OpenAI Launches GPT-4.1 for API only

San Francisco, April 14, 2025 — OpenAI has introduced GPT-4.1, a new family of AI models comprising GPT-4.1, GPT-4.1 Mini, and GPT-4.1 Nano, designed to excel in coding and instruction-following tasks. Available exclusively through OpenAI’s API, these multimodal models boast a 1-million-token context window and are optimized for real-world software engineering applications.
Superior Coding and Context Handling
The GPT-4.1 series is tailored for developers, offering a 21% improvement over GPT-4o on the SWE-bench Verified benchmark, scoring between 52% and 54.6%. It also outperforms GPT-4o by 10.5 percentage points on Scale’s MultiChallenge benchmark, achieving 38.3%. The models can process up to 1 million tokens—roughly 750,000 words—enabling them to handle extensive codebases, legal documents, or financial reports. They support a maximum output of 32,768 tokens and accept image inputs for tasks like analyzing diagrams or screenshots.
OpenAI optimized GPT-4.1 for practical use, improving frontend coding, minimizing unnecessary edits, and ensuring consistent tool usage. “We’ve optimized GPT-4.1 for real-world use based on direct feedback to improve in areas that developers care most about: frontend coding, making fewer extraneous edits, following formats reliably, adhering to response structure and ordering, consistent tool usage, and more,” an OpenAI spokesperson stated.
A Tiered Model Family
The GPT-4.1 family includes three models to suit varied needs:
GPT-4.1: The flagship model, priced at $2 per million input tokens and $8 per million output tokens, targets complex enterprise tasks like software development and data analysis.
GPT-4.1 Mini: A faster, cost-effective option at $0.40 per million input tokens and $1.60 per million output tokens, ideal for applications prioritizing speed.
GPT-4.1 Nano: OpenAI’s fastest and cheapest model at $0.10 per million input tokens and $0.40 per million output tokens, suited for tasks like autocomplete or data extraction.
Compared to GPT-4o, GPT-4.1 is 26% cheaper, and its smaller variants offer even greater cost efficiency. OpenAI also supports fine-tuning for GPT-4.1 and GPT-4.1 Mini, allowing developers to customize models for specific workflows.
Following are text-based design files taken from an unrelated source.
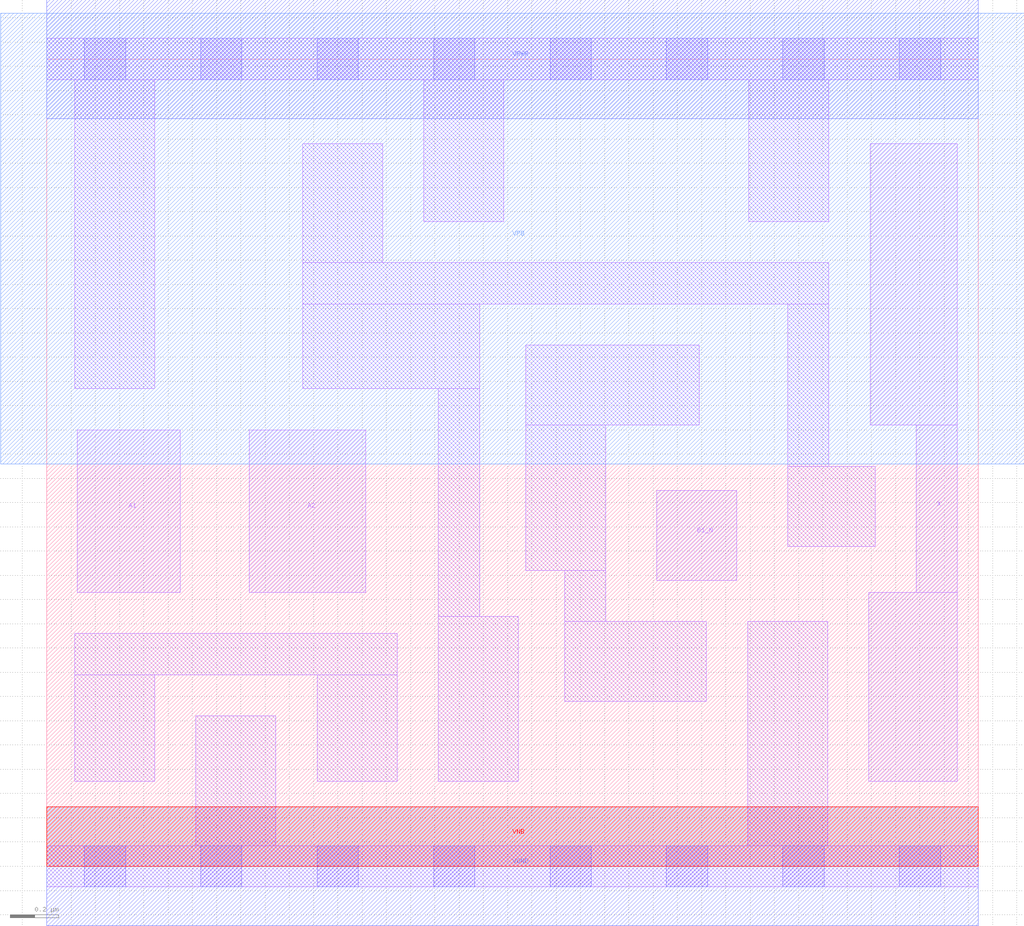
<source format=lef>
# Copyright 2020 The SkyWater PDK Authors
#
# Licensed under the Apache License, Version 2.0 (the "License");
# you may not use this file except in compliance with the License.
# You may obtain a copy of the License at
#
#     https://www.apache.org/licenses/LICENSE-2.0
#
# Unless required by applicable law or agreed to in writing, software
# distributed under the License is distributed on an "AS IS" BASIS,
# WITHOUT WARRANTIES OR CONDITIONS OF ANY KIND, either express or implied.
# See the License for the specific language governing permissions and
# limitations under the License.
#
# SPDX-License-Identifier: Apache-2.0

VERSION 5.7 ;
  NOWIREEXTENSIONATPIN ON ;
  DIVIDERCHAR "/" ;
  BUSBITCHARS "[]" ;
MACRO sky130_fd_sc_hs__o21ba_1
  CLASS CORE ;
  FOREIGN sky130_fd_sc_hs__o21ba_1 ;
  ORIGIN  0.000000  0.000000 ;
  SIZE  3.840000 BY  3.330000 ;
  SYMMETRY X Y ;
  SITE unit ;
  PIN A1
    ANTENNAGATEAREA  0.246000 ;
    DIRECTION INPUT ;
    USE SIGNAL ;
    PORT
      LAYER li1 ;
        RECT 0.125000 1.130000 0.550000 1.800000 ;
    END
  END A1
  PIN A2
    ANTENNAGATEAREA  0.246000 ;
    DIRECTION INPUT ;
    USE SIGNAL ;
    PORT
      LAYER li1 ;
        RECT 0.835000 1.130000 1.315000 1.800000 ;
    END
  END A2
  PIN B1_N
    ANTENNAGATEAREA  0.208500 ;
    DIRECTION INPUT ;
    USE SIGNAL ;
    PORT
      LAYER li1 ;
        RECT 2.515000 1.180000 2.845000 1.550000 ;
    END
  END B1_N
  PIN X
    ANTENNADIFFAREA  0.541300 ;
    DIRECTION OUTPUT ;
    USE SIGNAL ;
    PORT
      LAYER li1 ;
        RECT 3.390000 0.350000 3.755000 1.130000 ;
        RECT 3.395000 1.820000 3.755000 2.980000 ;
        RECT 3.585000 1.130000 3.755000 1.820000 ;
    END
  END X
  PIN VGND
    DIRECTION INOUT ;
    USE GROUND ;
    PORT
      LAYER met1 ;
        RECT 0.000000 -0.245000 3.840000 0.245000 ;
    END
  END VGND
  PIN VNB
    DIRECTION INOUT ;
    USE GROUND ;
    PORT
      LAYER pwell ;
        RECT 0.000000 0.000000 3.840000 0.245000 ;
    END
  END VNB
  PIN VPB
    DIRECTION INOUT ;
    USE POWER ;
    PORT
      LAYER nwell ;
        RECT -0.190000 1.660000 4.030000 3.520000 ;
    END
  END VPB
  PIN VPWR
    DIRECTION INOUT ;
    USE POWER ;
    PORT
      LAYER met1 ;
        RECT 0.000000 3.085000 3.840000 3.575000 ;
    END
  END VPWR
  OBS
    LAYER li1 ;
      RECT 0.000000 -0.085000 3.840000 0.085000 ;
      RECT 0.000000  3.245000 3.840000 3.415000 ;
      RECT 0.115000  0.350000 0.445000 0.790000 ;
      RECT 0.115000  0.790000 1.445000 0.960000 ;
      RECT 0.115000  1.970000 0.445000 3.245000 ;
      RECT 0.615000  0.085000 0.945000 0.620000 ;
      RECT 1.055000  1.970000 1.785000 2.320000 ;
      RECT 1.055000  2.320000 3.225000 2.490000 ;
      RECT 1.055000  2.490000 1.385000 2.980000 ;
      RECT 1.115000  0.350000 1.445000 0.790000 ;
      RECT 1.555000  2.660000 1.885000 3.245000 ;
      RECT 1.615000  0.350000 1.945000 1.030000 ;
      RECT 1.615000  1.030000 1.785000 1.970000 ;
      RECT 1.975000  1.220000 2.305000 1.820000 ;
      RECT 1.975000  1.820000 2.690000 2.150000 ;
      RECT 2.135000  0.680000 2.720000 1.010000 ;
      RECT 2.135000  1.010000 2.305000 1.220000 ;
      RECT 2.890000  0.085000 3.220000 1.010000 ;
      RECT 2.895000  2.660000 3.225000 3.245000 ;
      RECT 3.055000  1.320000 3.415000 1.650000 ;
      RECT 3.055000  1.650000 3.225000 2.320000 ;
    LAYER mcon ;
      RECT 0.155000 -0.085000 0.325000 0.085000 ;
      RECT 0.155000  3.245000 0.325000 3.415000 ;
      RECT 0.635000 -0.085000 0.805000 0.085000 ;
      RECT 0.635000  3.245000 0.805000 3.415000 ;
      RECT 1.115000 -0.085000 1.285000 0.085000 ;
      RECT 1.115000  3.245000 1.285000 3.415000 ;
      RECT 1.595000 -0.085000 1.765000 0.085000 ;
      RECT 1.595000  3.245000 1.765000 3.415000 ;
      RECT 2.075000 -0.085000 2.245000 0.085000 ;
      RECT 2.075000  3.245000 2.245000 3.415000 ;
      RECT 2.555000 -0.085000 2.725000 0.085000 ;
      RECT 2.555000  3.245000 2.725000 3.415000 ;
      RECT 3.035000 -0.085000 3.205000 0.085000 ;
      RECT 3.035000  3.245000 3.205000 3.415000 ;
      RECT 3.515000 -0.085000 3.685000 0.085000 ;
      RECT 3.515000  3.245000 3.685000 3.415000 ;
  END
END sky130_fd_sc_hs__o21ba_1
END LIBRARY

</source>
Enterprise Adoption and Performance
Early enterprise users report significant gains. Thomson Reuters noted a 17% improvement in multi-document review accuracy for its legal AI assistant, CoCounsel, when using GPT-4.1. Financial firm Carlyle achieved 50% better performance in extracting granular data from dense financial documents, critical for investment analysis. These improvements stem from GPT-4.1’s enhanced instruction-following and ability to process large contexts without losing accuracy.
However, OpenAI acknowledges limitations. GPT-4.1’s accuracy drops from 84% at 8,000 tokens to 50% at 1 million tokens on the OpenAI-MRCR test, and it can be overly literal, requiring precise prompts. The model is also being updated to address issues with non-Latin character rendering and inconsistent image editing.
Strategic Shift and Deprecation of GPT-4.5
OpenAI announced plans to deprecate GPT-4.5 Preview, its largest model released in February 2025, by July 14, 2025. Priced at $75 per million input tokens and $150 per million output tokens, GPT-4.5 is less cost-effective than GPT-4.1, which delivers similar or better performance at lower latency. This move allows OpenAI to reallocate computing resources while providing developers a more efficient alternative.
Competitive Context
The GPT-4.1 launch responds to growing competition from Google’s Gemini 2.5 Pro and Anthropic’s Claude 3.7 Sonnet, which scored 63.8% and 62.3% on SWE-bench Verified, respectively. Both rivals offer large context windows and strong coding capabilities, but OpenAI’s pricing and enterprise integrations, including Microsoft Azure OpenAI Service, maintain its edge. “GPT-4.1 offers exceptional performance at a lower cost,” said Kevin Weil, OpenAI’s chief product officer.
Future Vision
OpenAI aims to develop “agentic software engineers” capable of programming entire applications, including quality assurance and documentation, as stated by CFO Sarah Friar at a recent London tech summit. GPT-4.1 is a step toward this goal, with ongoing improvements planned for image generation and multilingual support.